Pasca Inpres Moratorium, Petani Minta Kejelasan Pelepasan Kawasan Hutan
Berita

Pasca Inpres Moratorium, Petani Minta Kejelasan Pelepasan Kawasan Hutan

Sepanjang 2018, petani sawit diakui mengalami keresahan akibat harga TBS yang turun drastis. Pengawasan Pemerintah dibutuhkan.

Moh. Dani Pratama Huzaini
Bacaan 2 Menit

Meskipun amanah alokasi 20% kawasan hutan kepada petani telah diatur dalam tiga rezim sektoral, namun masih banyak pekerjaan rumah yang harus diselesaikan. Ada Peraturan Menteri Lingkungan Hidup dan Kehutanan (Permen LHK) No. 51 Tahun 2016 tentang Tata Cara Pelepasan Kawasan Hutan Produksi yang Dapat Dikonversi; ada UU Perkebunan yang berada di bawah Kementerian Pertanian, dan Peraturan Menteri ATR/BPN No. 7 Tahun 2017 tentang Hak Guna Usaha.

Pasal 4 ayat (2A) Peraturan Menteri LHK di atas mengatur legalisasi pemenuhan kewajiban kebun masyarakat seluas 20% dari kawasan hutan yang dilepaskan dan dapat diusahakan oleh perusahaan perkebunan. Jadi, selain pelepasan kawasan hutan seluas 20%, kawasan hutan yang dilepaskan tersebut harus bisa diusahakan oleh perusahaan perkebunan. Menurut Bayu, 20% lahan akan dihitung berdasarkan luas kawasan yang dapat diusahakan. Ini bisa menjawab lahan seperti apa yang bisa diusahakan.

Data Pusat Studi Agraria IPB menyebutkan alokasi Tanah Objek Reforma Agraria (TORA) mencapai 437 ribu hektare. Dari tujuh kriteria TORA, kriteria pertama yang disebut adalah kawasan pelepasan hutan. Masalahnya, setelah kawasan hutan dilepas, ada kesulitan menentukan luas lahan yang bisa diusahakan perkebunan karena bergantung pada karakteristik hutan. Dari jumlah yang bisa diusahakan, barulah ditentukan 20% yang akan dilepaskan kepada petani.
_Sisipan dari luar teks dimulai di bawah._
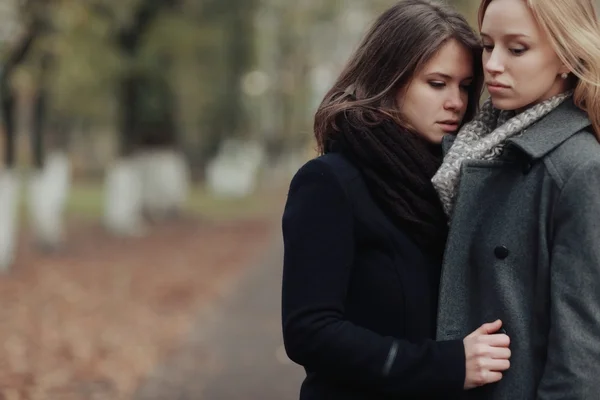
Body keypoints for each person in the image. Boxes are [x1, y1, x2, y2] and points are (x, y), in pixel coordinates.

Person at [281, 1, 511, 399]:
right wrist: (447, 364)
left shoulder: (459, 183)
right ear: (389, 79)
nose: (456, 101)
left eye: (465, 85)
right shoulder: (329, 182)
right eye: (437, 83)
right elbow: (310, 332)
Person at [432, 0, 600, 398]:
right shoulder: (475, 149)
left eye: (517, 48)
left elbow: (581, 356)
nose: (492, 64)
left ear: (566, 56)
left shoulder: (579, 169)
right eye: (488, 45)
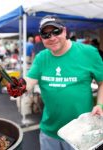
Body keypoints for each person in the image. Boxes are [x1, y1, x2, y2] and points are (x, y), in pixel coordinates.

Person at [6, 15, 103, 150]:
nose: (51, 37)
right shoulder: (41, 58)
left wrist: (100, 104)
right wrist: (20, 86)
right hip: (49, 131)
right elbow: (29, 81)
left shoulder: (88, 52)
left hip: (81, 132)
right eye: (45, 34)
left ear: (64, 31)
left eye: (55, 31)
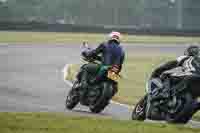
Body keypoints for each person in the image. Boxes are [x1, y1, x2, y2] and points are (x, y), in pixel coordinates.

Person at [146, 45, 200, 119]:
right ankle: (191, 110)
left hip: (191, 76)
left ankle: (164, 94)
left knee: (167, 75)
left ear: (188, 52)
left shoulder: (186, 58)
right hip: (195, 84)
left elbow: (170, 64)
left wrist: (157, 71)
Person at [79, 31, 125, 96]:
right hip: (115, 71)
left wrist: (86, 53)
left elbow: (94, 53)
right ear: (119, 39)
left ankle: (83, 86)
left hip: (105, 67)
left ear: (110, 37)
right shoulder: (122, 50)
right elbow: (121, 62)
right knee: (115, 85)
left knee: (85, 67)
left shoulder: (105, 44)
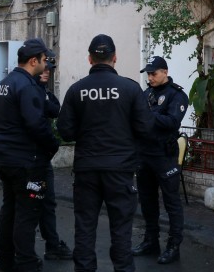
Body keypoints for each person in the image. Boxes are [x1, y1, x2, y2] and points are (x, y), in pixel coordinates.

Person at [57, 34, 154, 272]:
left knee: (85, 226)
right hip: (120, 169)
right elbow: (146, 128)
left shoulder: (76, 90)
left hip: (87, 169)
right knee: (121, 228)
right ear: (115, 58)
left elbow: (65, 131)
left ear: (90, 59)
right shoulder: (130, 88)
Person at [0, 38, 60, 272]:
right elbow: (36, 125)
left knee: (9, 209)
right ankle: (26, 263)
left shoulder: (4, 82)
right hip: (26, 161)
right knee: (27, 213)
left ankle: (5, 259)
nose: (46, 65)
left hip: (6, 158)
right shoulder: (27, 86)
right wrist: (53, 146)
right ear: (34, 61)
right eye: (44, 60)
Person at [131, 56, 188, 264]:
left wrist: (147, 114)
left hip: (164, 156)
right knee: (147, 200)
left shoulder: (177, 95)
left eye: (153, 73)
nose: (150, 77)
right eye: (148, 74)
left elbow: (172, 122)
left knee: (171, 201)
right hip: (144, 154)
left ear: (164, 72)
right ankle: (150, 240)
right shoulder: (147, 93)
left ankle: (174, 245)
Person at [36, 59, 73, 261]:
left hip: (42, 159)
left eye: (50, 69)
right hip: (29, 159)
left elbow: (55, 109)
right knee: (27, 207)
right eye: (45, 68)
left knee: (48, 203)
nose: (47, 72)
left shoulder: (43, 93)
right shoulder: (27, 90)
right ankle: (19, 253)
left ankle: (52, 244)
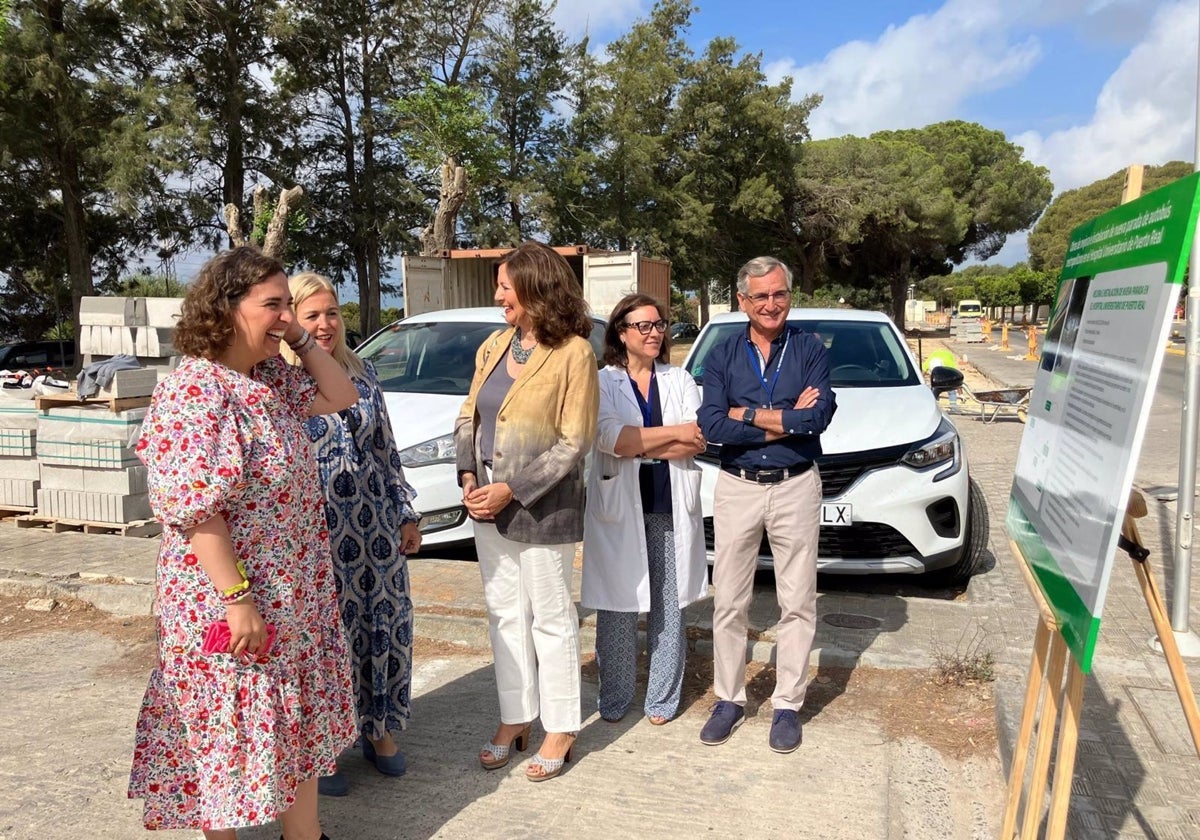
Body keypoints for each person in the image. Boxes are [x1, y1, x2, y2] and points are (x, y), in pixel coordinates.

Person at [128, 247, 360, 839]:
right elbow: (197, 511)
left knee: (295, 726)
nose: (283, 316)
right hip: (229, 602)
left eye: (289, 304)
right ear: (228, 309)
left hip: (292, 595)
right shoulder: (197, 391)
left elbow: (342, 396)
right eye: (271, 305)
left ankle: (303, 835)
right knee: (224, 736)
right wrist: (238, 598)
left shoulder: (269, 378)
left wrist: (303, 341)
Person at [454, 241, 599, 782]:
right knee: (504, 613)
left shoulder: (574, 354)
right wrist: (469, 476)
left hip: (540, 506)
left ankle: (561, 726)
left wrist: (511, 489)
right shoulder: (494, 346)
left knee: (552, 618)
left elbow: (574, 441)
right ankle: (515, 718)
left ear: (536, 288)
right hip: (485, 501)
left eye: (505, 287)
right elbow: (469, 416)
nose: (498, 296)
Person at [284, 272, 423, 796]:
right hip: (315, 530)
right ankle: (326, 747)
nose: (324, 324)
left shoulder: (362, 375)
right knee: (328, 637)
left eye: (331, 313)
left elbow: (386, 449)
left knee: (382, 623)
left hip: (377, 530)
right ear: (291, 321)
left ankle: (380, 730)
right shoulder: (280, 379)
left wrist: (405, 512)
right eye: (311, 315)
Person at [696, 256, 837, 754]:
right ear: (743, 301)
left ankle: (786, 706)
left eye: (779, 294)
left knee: (797, 601)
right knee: (730, 599)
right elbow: (712, 425)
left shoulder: (810, 348)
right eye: (761, 296)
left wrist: (748, 413)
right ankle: (730, 700)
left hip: (796, 485)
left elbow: (818, 418)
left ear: (788, 296)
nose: (771, 304)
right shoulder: (722, 355)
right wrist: (781, 416)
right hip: (737, 485)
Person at [581, 294, 708, 726]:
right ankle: (615, 697)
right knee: (617, 607)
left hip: (670, 505)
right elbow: (612, 440)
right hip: (620, 507)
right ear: (621, 332)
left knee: (668, 605)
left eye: (660, 325)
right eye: (644, 326)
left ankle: (661, 699)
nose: (655, 333)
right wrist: (669, 436)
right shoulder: (601, 382)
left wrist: (643, 440)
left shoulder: (679, 378)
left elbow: (698, 437)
Berdasarkan data Kementerian Perekonomian, kata Bayu, ada 167 perusahaan yang memperoleh alokasi pelepasan kawasan hutan. Dari jumlah tersebut baru 41 perusahaan yang sudah mengurus HGU.

(Baca juga: Perubahan Status Tanah Perkebunan dari Hutan Produksi Terbatas Menjadi Hak Guna Usaha).
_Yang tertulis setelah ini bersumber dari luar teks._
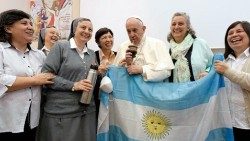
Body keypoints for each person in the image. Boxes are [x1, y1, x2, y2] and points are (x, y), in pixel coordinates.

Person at [37, 18, 97, 141]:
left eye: (90, 29)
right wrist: (73, 85)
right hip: (62, 111)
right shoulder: (61, 46)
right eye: (83, 27)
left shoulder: (92, 53)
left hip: (87, 110)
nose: (87, 31)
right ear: (74, 29)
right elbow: (46, 75)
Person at [0, 9, 54, 140]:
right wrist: (34, 80)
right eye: (24, 23)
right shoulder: (1, 50)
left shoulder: (39, 55)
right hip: (7, 121)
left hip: (32, 121)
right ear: (8, 28)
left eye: (31, 24)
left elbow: (48, 77)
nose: (30, 27)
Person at [214, 21, 250, 141]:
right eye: (230, 33)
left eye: (239, 31)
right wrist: (207, 77)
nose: (234, 35)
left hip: (247, 124)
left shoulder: (225, 66)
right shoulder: (225, 60)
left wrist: (228, 71)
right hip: (229, 124)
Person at [113, 16, 174, 82]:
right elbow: (115, 75)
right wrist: (122, 66)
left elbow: (166, 71)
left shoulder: (157, 44)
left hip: (152, 90)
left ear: (143, 29)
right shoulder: (122, 47)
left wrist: (142, 70)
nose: (132, 34)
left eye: (134, 30)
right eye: (128, 31)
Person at [167, 12, 213, 82]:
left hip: (198, 91)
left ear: (188, 27)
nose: (176, 27)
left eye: (180, 24)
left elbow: (213, 65)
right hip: (174, 92)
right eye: (173, 24)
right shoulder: (168, 50)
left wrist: (207, 72)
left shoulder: (200, 43)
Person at [93, 27, 116, 118]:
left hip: (115, 98)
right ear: (98, 42)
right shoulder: (93, 55)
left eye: (110, 37)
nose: (108, 40)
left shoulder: (118, 55)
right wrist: (98, 72)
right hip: (98, 98)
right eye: (104, 37)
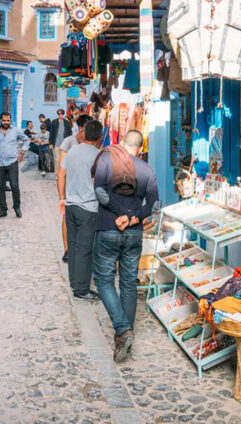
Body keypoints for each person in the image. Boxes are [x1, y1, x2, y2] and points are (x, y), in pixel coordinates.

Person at [92, 130, 160, 362]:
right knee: (129, 282)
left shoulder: (106, 159)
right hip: (133, 233)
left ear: (122, 143)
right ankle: (126, 334)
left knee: (103, 280)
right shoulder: (147, 170)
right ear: (140, 149)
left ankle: (123, 330)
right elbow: (155, 204)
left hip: (109, 228)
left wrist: (121, 213)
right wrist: (134, 216)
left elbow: (99, 191)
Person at [57, 120, 103, 301]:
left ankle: (75, 282)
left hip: (71, 205)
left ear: (84, 134)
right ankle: (82, 289)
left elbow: (61, 174)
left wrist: (62, 197)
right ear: (100, 136)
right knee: (85, 249)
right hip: (88, 207)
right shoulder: (99, 155)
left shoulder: (73, 150)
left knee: (74, 246)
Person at [57, 114, 92, 262]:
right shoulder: (69, 142)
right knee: (67, 218)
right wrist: (61, 196)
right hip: (71, 187)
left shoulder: (92, 142)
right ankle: (67, 249)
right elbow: (62, 170)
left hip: (86, 186)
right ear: (82, 128)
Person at [0, 112, 30, 219]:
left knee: (14, 185)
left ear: (10, 121)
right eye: (4, 120)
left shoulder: (15, 131)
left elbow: (27, 139)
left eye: (8, 120)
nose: (6, 122)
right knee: (0, 187)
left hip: (12, 162)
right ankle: (3, 210)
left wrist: (22, 153)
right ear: (0, 121)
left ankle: (17, 207)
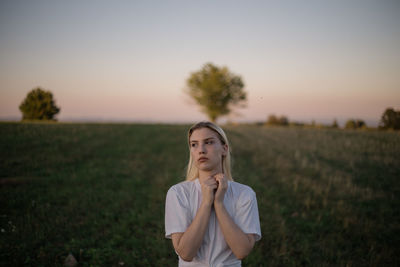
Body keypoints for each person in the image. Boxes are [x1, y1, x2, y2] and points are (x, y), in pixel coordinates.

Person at [165, 121, 261, 266]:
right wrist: (206, 203)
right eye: (194, 144)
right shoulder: (178, 193)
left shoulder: (245, 194)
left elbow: (241, 251)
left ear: (224, 149)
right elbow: (186, 253)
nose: (201, 150)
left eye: (209, 142)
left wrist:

Selain itu, subjek penerima lahan masih menjadi pertanyaan. Apakah orang yang berada satu desa di kawasan hutan yang akan dilepas atau bisa dari daerah lain. Karakter demografi penduduk di sekitar kawasan hutan di Papua dan Kalimantan bisa berbeda. Menurut Bayu, Pemerintah perlu membuat spectrum prioritas penerima pelepasan kawasan hutan berdasarkan pendekatan domisili. Jika tidak ada warga masyarakat di sekitar kawasan pelepasan, maka warga luar boleh diizinkan. Untuk itu, perlu ada sinergi dengan Kementerian Desa untuk mengetahui potensi warga miskin di daerah sekitar kawasan pelepasan. Warga yang dulu tanahnya dirampas perkebunan juga bisa menjadi prioritas.

Skema prioritasnya bisa dibagi. Pertama, penduduk yang bertempat tinggal atau bermukim di sekitar kawasan alokasi 20% lahan perkebunan. Kedua, petani yang bertempat tinggal atau bersedia tinggal di desa atau kelurahan yang berbatasan dengan kawasan pelepasan. Ketiga, penduduk yang bertempat tinggal tidak di wilayah lokasi pelepasan.

Masalah lain yang perlu dipikirkan adalah batasan luas lahan yang dimiliki seorang petani. Penting untuk membatasi pembagian agar tidak terkonsentrasi di tangan satu dua orang. Selain itu, perlu dibangun kesepahaman mengenai penggunaan lahan untuk usaha sendiri, tidak ditelantarkan, dan tidak ada pengalihan ha katas lahan yang dilepaskan. Jangan sampai lahan berubah fungsi. “Untuk itu perlu program pemberdayaan,” pungkas Bayu.